79692750d250 [LV] Use VPValue for SCEV expansion in fixupIVUsers.
5362a0d859d8 [LCSSA] Remove unused ScalarEvolution argument (NFC)
6303fa369c85 [VPlan] Remove DeadInsts arg from VPInstructionsToVPRecipes (NFC)

Here is the crash repro. Because of many dependent changes, I am not able to do a working revert so please try to fix this asap:

clang -cc1 -target-cpu skylake -target-feature -ggnu-pubnames -O3 -ftrivial-auto-var-init=zero -vectorize-loops -emit-llvm -x c crash_vector.c

typedef short a;
typedef int b;
typedef a c;
typedef b d;
typedef c e;
typedef d f;
typedef struct {
  e g[2]
} h;
void i(h *j, e k[], int l) {
  int m, n;
  f o, p;
  n = -j->g[0];
  for (; m < l; m++) {
    p += n;
    o = p;
    k[m] = o;
  }
}

We also see the same error introduced by this patch. A reproducer:

$> opt -passes='loop-vectorize' -epilogue-vectorization-force-VF=4 test.ll

$> cat test.ll
target datalayout = "e-m:e-Fn32-i64:64-n32:64-S128-v256:256:256-v512:512:512"
target triple = "powerpc64le-unknown-linux-gnu"

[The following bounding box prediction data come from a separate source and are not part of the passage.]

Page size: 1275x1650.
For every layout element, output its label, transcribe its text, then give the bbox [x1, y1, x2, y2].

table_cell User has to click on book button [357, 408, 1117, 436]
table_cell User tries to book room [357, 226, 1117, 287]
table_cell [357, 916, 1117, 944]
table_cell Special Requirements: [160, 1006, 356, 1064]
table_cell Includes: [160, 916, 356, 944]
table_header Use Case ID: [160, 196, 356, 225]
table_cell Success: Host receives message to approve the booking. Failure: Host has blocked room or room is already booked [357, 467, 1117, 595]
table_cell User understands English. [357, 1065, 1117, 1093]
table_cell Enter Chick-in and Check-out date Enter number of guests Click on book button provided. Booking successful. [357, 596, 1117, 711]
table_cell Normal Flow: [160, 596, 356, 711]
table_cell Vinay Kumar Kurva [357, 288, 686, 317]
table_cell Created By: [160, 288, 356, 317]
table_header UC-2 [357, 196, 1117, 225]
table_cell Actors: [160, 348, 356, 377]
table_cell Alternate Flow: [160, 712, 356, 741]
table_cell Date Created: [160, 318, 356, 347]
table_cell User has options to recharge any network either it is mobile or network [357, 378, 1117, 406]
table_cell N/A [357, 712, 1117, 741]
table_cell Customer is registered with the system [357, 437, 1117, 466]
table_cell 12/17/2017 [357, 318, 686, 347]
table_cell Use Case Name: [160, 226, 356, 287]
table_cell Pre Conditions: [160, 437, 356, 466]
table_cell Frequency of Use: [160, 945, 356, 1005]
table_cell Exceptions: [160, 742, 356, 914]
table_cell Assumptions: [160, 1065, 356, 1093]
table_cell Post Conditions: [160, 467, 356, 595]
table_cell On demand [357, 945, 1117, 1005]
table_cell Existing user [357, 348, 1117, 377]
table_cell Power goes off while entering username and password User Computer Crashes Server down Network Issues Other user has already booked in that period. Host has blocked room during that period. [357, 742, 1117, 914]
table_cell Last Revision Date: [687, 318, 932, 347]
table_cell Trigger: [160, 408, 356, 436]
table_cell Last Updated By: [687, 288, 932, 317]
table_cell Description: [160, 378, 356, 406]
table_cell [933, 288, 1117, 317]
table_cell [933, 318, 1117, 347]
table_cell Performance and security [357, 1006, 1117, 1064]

define i32 @test(i32 %0) {
entry:
  br label %loop

loop:                                      ; preds = %loop, %entry
  %iv = phi i64 [ 0, %entry ], [ %iv.next, %loop ]
  %t = phi i32 [ 0, %entry ], [ %sub, %loop ]
  %sub = sub i32 %t, %0
  store i32 %t, ptr null, align 4
  %iv.next = add i64 %iv, 1
  %cond = icmp eq i64 %iv.next, 0
  br i1 %cond, label %end, label %loop

end:                                       ; preds = %loop
  ret i32 0
}
fhahn marked an inline comment as done.May 11 2023, 2:03 PM

Thanks for the reproducers. This was an issue with epilogue vectorization and I pushed a workaround for now: 3d4eed01338d. I'll work on migrating the code to generate induction resume values based on VPlan ASAP so we can remove the workaround.

Thanks for the reproducers. This was an issue with epilogue vectorization and I pushed a workaround for now: 3d4eed01338d. I'll work on migrating the code to generate induction resume values based on VPlan ASAP so we can remove the workaround.

Thanks @fhahn for the quick response!